#### ASSIGNMENT 1:
Answer these questions from the film review:
(a) In what year and city does the story take place?
(b) What name have the media given the mystery villain?
(c) During which screenings did the reviewers see the trailers?

STUDY TEXT START

It's 1978 in Denver, and kids are being abducted from the suburban streets and disappearing for good. The media have dubbed the mystery villain "The Grabber" (zero marks for originality), and the cops are clueless. This is the backdrop to the childhood of Finney (Mason Thames) and Gwen (Madelaine McGraw). Finn is a bullied in-betweener at school who obsesses over his teenage crush from a distance. Gwen is his no-nonsense younger sister who harbours sadness over their mother's suicide and is fiercely protective of her beloved brother. Their father (Jeremy Davies as Terrence) is a drunken asshole not above abusing the siblings when he gets upset. One day, Finn bumps into a creepy magician in the street (Ethan Hawke. Superb.), and things go to hell in a basement. The only glimmer of hope comes from the titular appliance… and maybe the hidden talents of someone else.


One beef before we start the critique (spoiler: It's bloody good!). And it's a prime T-bone steak that can be seen from space. When-oh-when will studio horrors stop revealing 99.9% of a film's narrative in the trailers. We can only imagine what it might be like to watch this film "fresh". Not being aware of the significance of the phone, that there are apparently messages from the grave, that one character has otherworldly powers, and that Hawke is such a creepy shit when he wears Tom Savini masks. Of course, we didn't get that opportunity because we saw the trailers during X and Firestarter screenings, and they gave ALL of that away. Studios. Stop it.

STUDY TEXT END

#### ASSIGNMENT 2:
Please copy word for word the rows below, from the line with "In terms of" up to and including the line with "Answer: right".

EXTRACTED MATERIAL START

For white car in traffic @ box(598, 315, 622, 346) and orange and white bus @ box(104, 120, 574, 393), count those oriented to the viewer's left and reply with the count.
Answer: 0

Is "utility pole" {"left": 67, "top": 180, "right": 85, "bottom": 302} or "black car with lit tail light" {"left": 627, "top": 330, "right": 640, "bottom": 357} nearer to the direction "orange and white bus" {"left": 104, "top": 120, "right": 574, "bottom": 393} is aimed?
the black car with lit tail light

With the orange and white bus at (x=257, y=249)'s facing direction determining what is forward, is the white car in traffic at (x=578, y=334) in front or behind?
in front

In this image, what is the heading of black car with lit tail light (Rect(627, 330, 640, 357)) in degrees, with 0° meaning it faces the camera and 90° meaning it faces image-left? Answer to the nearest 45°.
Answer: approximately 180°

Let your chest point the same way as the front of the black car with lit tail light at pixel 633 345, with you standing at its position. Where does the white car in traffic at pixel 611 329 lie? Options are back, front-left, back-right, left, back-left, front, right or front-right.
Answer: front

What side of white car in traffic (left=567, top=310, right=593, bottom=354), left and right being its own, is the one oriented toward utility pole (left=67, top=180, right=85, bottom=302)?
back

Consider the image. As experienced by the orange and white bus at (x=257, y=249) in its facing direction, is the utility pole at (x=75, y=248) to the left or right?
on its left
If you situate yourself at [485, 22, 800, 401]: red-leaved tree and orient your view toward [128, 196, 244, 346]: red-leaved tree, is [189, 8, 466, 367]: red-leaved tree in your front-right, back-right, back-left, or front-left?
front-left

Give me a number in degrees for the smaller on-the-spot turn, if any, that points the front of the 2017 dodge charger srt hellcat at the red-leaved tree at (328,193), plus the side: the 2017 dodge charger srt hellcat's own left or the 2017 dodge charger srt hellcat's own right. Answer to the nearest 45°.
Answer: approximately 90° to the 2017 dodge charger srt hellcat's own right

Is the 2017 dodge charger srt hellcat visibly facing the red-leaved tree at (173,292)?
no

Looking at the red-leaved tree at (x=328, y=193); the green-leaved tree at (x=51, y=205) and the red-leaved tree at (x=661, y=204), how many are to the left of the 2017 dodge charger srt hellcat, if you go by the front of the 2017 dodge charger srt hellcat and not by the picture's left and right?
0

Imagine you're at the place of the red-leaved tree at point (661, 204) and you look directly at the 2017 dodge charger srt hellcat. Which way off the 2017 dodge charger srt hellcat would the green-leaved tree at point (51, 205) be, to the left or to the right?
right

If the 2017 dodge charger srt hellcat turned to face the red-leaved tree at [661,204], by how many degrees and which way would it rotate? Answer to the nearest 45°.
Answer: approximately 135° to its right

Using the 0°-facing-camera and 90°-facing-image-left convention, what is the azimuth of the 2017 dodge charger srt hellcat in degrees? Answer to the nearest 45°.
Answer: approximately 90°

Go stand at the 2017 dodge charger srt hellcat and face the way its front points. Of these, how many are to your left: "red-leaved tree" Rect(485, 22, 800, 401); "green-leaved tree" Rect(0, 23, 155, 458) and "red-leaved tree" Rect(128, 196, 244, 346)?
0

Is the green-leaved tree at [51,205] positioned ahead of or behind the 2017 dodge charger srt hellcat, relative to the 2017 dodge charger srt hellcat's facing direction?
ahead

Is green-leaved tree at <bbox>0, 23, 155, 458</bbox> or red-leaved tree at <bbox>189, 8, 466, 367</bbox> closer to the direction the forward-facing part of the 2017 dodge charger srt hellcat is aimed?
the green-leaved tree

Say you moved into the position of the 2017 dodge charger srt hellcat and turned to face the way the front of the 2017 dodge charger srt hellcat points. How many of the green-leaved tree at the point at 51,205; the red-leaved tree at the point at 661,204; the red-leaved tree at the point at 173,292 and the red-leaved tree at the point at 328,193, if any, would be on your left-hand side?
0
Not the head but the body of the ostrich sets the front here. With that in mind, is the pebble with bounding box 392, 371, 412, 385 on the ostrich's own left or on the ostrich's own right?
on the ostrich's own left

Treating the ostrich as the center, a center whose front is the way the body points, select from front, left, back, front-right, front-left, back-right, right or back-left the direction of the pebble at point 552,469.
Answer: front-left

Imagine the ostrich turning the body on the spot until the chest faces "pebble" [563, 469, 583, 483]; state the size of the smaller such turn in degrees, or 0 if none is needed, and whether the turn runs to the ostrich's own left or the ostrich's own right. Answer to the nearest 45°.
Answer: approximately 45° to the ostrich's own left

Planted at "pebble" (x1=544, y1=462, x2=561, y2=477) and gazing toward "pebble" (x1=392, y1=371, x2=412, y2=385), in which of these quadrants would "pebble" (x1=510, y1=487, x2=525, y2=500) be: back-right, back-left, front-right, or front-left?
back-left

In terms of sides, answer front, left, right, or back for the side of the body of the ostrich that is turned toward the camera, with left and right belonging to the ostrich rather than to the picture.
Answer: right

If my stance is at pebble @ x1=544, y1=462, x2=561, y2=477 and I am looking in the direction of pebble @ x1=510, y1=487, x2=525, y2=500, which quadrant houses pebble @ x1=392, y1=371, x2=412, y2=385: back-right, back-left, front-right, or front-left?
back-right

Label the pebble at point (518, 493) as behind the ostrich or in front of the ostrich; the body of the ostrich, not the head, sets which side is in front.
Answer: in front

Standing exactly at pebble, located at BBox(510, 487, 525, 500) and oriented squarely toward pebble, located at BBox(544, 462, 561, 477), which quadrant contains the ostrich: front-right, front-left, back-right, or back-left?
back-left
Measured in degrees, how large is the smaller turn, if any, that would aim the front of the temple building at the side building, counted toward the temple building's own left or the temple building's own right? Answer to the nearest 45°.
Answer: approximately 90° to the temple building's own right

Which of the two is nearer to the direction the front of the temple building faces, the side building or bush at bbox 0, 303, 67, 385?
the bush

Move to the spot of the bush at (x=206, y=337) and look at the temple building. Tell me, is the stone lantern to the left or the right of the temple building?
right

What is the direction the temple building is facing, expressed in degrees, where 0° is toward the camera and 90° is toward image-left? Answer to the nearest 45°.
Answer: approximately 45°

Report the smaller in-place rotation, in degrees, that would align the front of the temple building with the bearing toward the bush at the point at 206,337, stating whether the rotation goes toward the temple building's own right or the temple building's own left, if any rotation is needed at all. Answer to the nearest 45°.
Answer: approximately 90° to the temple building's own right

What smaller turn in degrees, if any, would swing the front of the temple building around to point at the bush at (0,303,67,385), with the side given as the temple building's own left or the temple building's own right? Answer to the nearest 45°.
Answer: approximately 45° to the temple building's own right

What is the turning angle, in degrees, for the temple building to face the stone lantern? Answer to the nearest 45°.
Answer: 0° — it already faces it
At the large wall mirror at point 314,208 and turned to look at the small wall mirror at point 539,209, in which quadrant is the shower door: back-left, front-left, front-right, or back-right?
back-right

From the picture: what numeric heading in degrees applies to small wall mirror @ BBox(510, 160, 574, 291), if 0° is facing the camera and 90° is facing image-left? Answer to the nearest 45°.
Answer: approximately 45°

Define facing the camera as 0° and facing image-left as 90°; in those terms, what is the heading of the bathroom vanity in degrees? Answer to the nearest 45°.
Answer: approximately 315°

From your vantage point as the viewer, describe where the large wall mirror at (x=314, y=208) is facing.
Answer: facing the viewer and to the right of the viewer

EXTRACTED MATERIAL END

#### EXERCISE RESPONSE 1:
(a) 1978, in Denver.
(b) "The Grabber."
(c) The screenings of X and Firestarter.

#### EXERCISE RESPONSE 2:
In terms of sides, answer front, left, right, or back for the side of the body of the ostrich that is turned toward the camera, with left and right belonging to the ostrich rather than to the picture.
Answer: right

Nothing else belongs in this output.